Chief Thomas Grimaldi said the department has maintained as least four police canines over the last several years. Recently a decision was made to focus on narcotic detection dogs due to a lack of adequate dual-purpose training opportunities and the fact that almost 94% of incidents involving the police canines are for narcotic sniffs as opposed to other police canine functions.
“It is simply an example of reallocating our resources to where we are using them and to make more efficient and effective use of those resources,” the chief said.
The department has agreements with the Volusia County Sheriff’s Office to provide patrol dogs or bloodhounds for tracking.

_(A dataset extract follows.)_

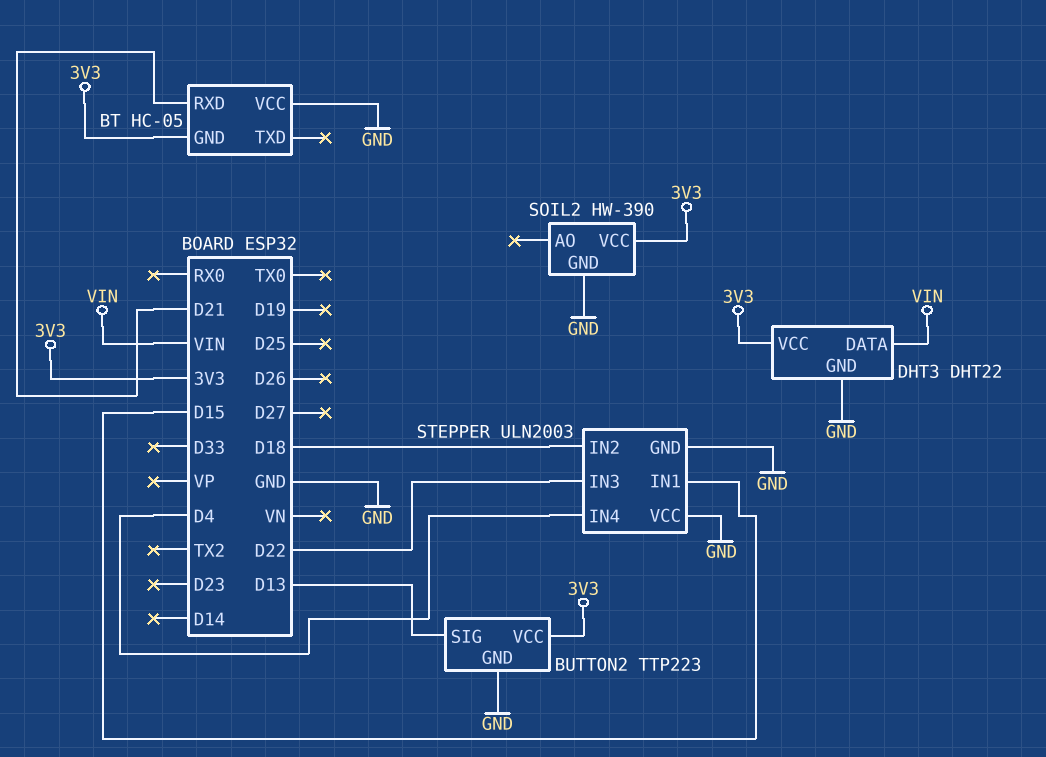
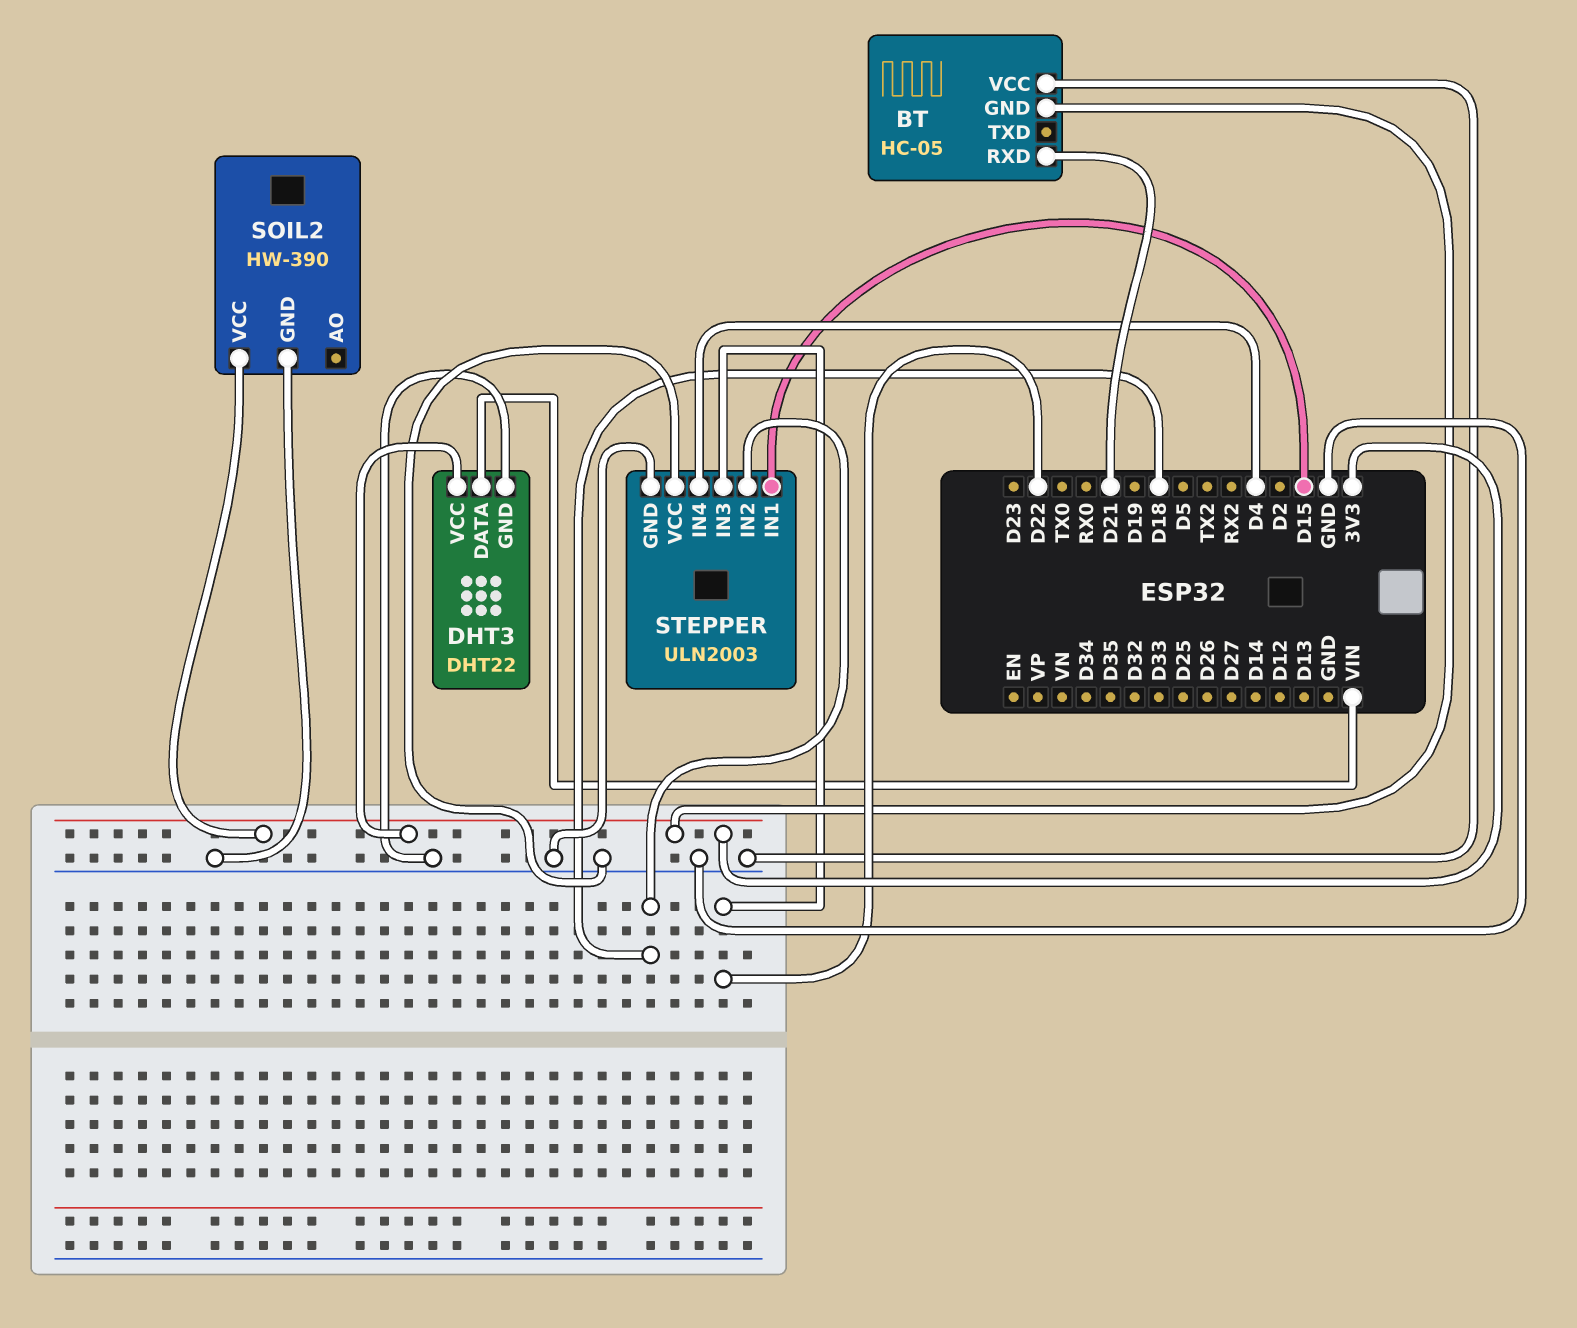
BUTTON2: TTP223 -> none
BUTTON2 pin GND: GND -> none
BUTTON2 pin SIG: D13 -> none
BUTTON2 pin VCC: 3V3 -> none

“Unfortunately, illicit drugs are in every city and town in our country,” Chief Grimaldi said. “Port Orange is no different. Our nation is currently in the deadly grip of an opioid epidemic, costing people their lives and those of their loved ones. It has had an effect on everyone, either directly or indirectly. I would not say that Port Orange has a 'big problem,' but we would be naive to believe it does not exist in our city.”
The illicit drug trade and the use of drugs contributes to other crimes, often committed to fund a habit.
“So, while it is not a ‘big problem,' we realize that it exists as it does in every city and we want to get out in front of it by being proactive,” he said. “Our narcotic detection dogs help us achieve that goal.”
He added, “Removing those criminals from our community makes everyone safer, helps us achieve our mission and our canines can assist us with that.”